Spaghetti alle vongole to potrawa z Neapolu, która jest popularna w całych Włoszech i nie tylko.
To idealne danie na każdą okazję. Na niedzielę z rodziną, wieczór z przyjaciółmi i codzienny obiad. Do spaghetti z małżami Wenus dodałam sycylijskie pomidorki koktajlowe i chrupiącą posypkę. Zapewniam, że na wszystkich zrobi wspaniałe wrażenie. Jest lekkie i bardzo pyszne. W naszej rodzinie bardzo lubiane także przez dzieci.
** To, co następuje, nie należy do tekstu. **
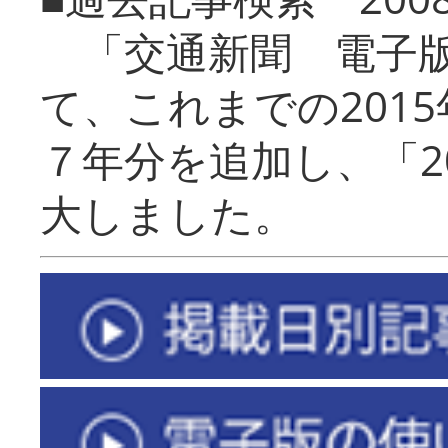
「交通新聞 電子版
て、これまでの201
７年分を追加し、「2
大しました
Buon Appetito!
Spaghetti alle vongole e pomodorini
100 g spaghetti lub vermicelli na osobę
1 kg świeżych małży na 4 osoby
400 g pomidorów koktajlowych bio
4 – 5 łyżek oliwy z pierwszego tłoczenia
2 ząbki czosnku
filtrowana woda z małży
1 łyżeczka włoskiej przyprawy do ryb – opcjonalnie
1 peperoncino
posypka
1/2 szklanki bułki tartej
1 łyżka drobno posiekanej natki pietruszki
1 łyżka oliwy
3 łyżki startego parmezanu
1/2 łyżeczki startej skórki z cytryny
Bułkę tartą połącz z natką i skórką cytrynową, szybko zrumień na rozgrzanej oliwie. Odstaw i kiedy przestygnie wymieszaj z parmezanem.
Przede wszystkim oczyść małże – zalej zimną wodą z 1 łyżeczką gruboziarnistej soli i mocz je przez co najmniej 3 – 4 godziny. Odcedź i umieść małże na dużej patelni.
Następnie przykryj pokrywką i pozostaw do otwarcia na średnim ogniu na około 2 minuty.
Wyrzuć zamknięte owoce morza. Większość obierz z muszli, zostaw kilka małży wraz z muszlami.
Na koniec przefiltruj wodę, w której się moczyły przez bardzo cienką bawełnianą gazę.
Pomidory umyj, przekrój na pół, wrzucić na patelnię z obranym i zmiażdżonym czosnkiem i oliwą. Gotuj na średnim ogniu nie dłużej niż 1 1/2 – 2 minuty bez zbytniego miażdżenia.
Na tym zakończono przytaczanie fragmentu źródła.